───── Working data ─────

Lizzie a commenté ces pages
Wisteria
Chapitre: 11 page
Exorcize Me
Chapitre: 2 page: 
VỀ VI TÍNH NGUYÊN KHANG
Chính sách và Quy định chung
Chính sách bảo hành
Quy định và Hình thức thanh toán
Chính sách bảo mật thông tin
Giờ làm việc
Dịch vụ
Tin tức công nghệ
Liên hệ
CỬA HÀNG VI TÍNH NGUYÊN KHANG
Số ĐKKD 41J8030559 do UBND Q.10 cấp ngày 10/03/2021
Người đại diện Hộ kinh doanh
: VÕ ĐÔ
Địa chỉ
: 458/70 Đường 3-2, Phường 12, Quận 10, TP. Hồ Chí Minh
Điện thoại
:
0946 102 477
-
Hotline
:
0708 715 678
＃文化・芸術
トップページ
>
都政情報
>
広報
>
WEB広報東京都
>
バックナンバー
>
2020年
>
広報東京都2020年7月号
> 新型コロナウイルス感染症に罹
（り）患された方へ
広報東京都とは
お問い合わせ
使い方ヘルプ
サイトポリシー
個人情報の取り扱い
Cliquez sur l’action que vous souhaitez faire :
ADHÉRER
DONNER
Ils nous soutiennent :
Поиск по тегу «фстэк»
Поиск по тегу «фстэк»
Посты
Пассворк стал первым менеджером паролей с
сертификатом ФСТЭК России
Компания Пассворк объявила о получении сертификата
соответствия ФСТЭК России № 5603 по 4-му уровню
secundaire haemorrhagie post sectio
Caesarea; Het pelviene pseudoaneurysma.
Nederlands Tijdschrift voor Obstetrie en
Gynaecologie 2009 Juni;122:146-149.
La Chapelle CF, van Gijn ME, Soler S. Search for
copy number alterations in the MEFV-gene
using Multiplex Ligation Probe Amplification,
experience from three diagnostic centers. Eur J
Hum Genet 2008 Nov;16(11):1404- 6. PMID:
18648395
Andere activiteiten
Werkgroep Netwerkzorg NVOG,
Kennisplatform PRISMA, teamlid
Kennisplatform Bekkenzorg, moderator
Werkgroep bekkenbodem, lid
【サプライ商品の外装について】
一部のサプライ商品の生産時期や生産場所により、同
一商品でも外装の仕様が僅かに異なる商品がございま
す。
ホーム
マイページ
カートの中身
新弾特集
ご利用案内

─────

# Activity
Reproduce every line of the listing above verbatim and in its original order.

# Task result
Lizzie a commenté ces pages
Wisteria
Chapitre: 11 page
Exorcize Me
Chapitre: 2 page: 
VỀ VI TÍNH NGUYÊN KHANG
Chính sách và Quy định chung
Chính sách bảo hành
Quy định và Hình thức thanh toán
Chính sách bảo mật thông tin
Giờ làm việc
Dịch vụ
Tin tức công nghệ
Liên hệ
CỬA HÀNG VI TÍNH NGUYÊN KHANG
Số ĐKKD 41J8030559 do UBND Q.10 cấp ngày 10/03/2021
Người đại diện Hộ kinh doanh
: VÕ ĐÔ
Địa chỉ
: 458/70 Đường 3-2, Phường 12, Quận 10, TP. Hồ Chí Minh
Điện thoại
:
0946 102 477
-
Hotline
:
0708 715 678
＃文化・芸術
トップページ
>
都政情報
>
広報
>
WEB広報東京都
>
バックナンバー
>
2020年
>
広報東京都2020年7月号
> 新型コロナウイルス感染症に罹
（り）患された方へ
広報東京都とは
お問い合わせ
使い方ヘルプ
サイトポリシー
個人情報の取り扱い
Cliquez sur l’action que vous souhaitez faire :
ADHÉRER
DONNER
Ils nous soutiennent :
Поиск по тегу «фстэк»
Поиск по тегу «фстэк»
Посты
Пассворк стал первым менеджером паролей с
сертификатом ФСТЭК России
Компания Пассворк объявила о получении сертификата
соответствия ФСТЭК России № 5603 по 4-му уровню
secundaire haemorrhagie post sectio
Caesarea; Het pelviene pseudoaneurysma.
Nederlands Tijdschrift voor Obstetrie en
Gynaecologie 2009 Juni;122:146-149.
La Chapelle CF, van Gijn ME, Soler S. Search for
copy number alterations in the MEFV-gene
using Multiplex Ligation Probe Amplification,
experience from three diagnostic centers. Eur J
Hum Genet 2008 Nov;16(11):1404- 6. PMID:
18648395
Andere activiteiten
Werkgroep Netwerkzorg NVOG,
Kennisplatform PRISMA, teamlid
Kennisplatform Bekkenzorg, moderator
Werkgroep bekkenbodem, lid
【サプライ商品の外装について】
一部のサプライ商品の生産時期や生産場所により、同
一商品でも外装の仕様が僅かに異なる商品がございま
す。
ホーム
マイページ
カートの中身
新弾特集
ご利用案内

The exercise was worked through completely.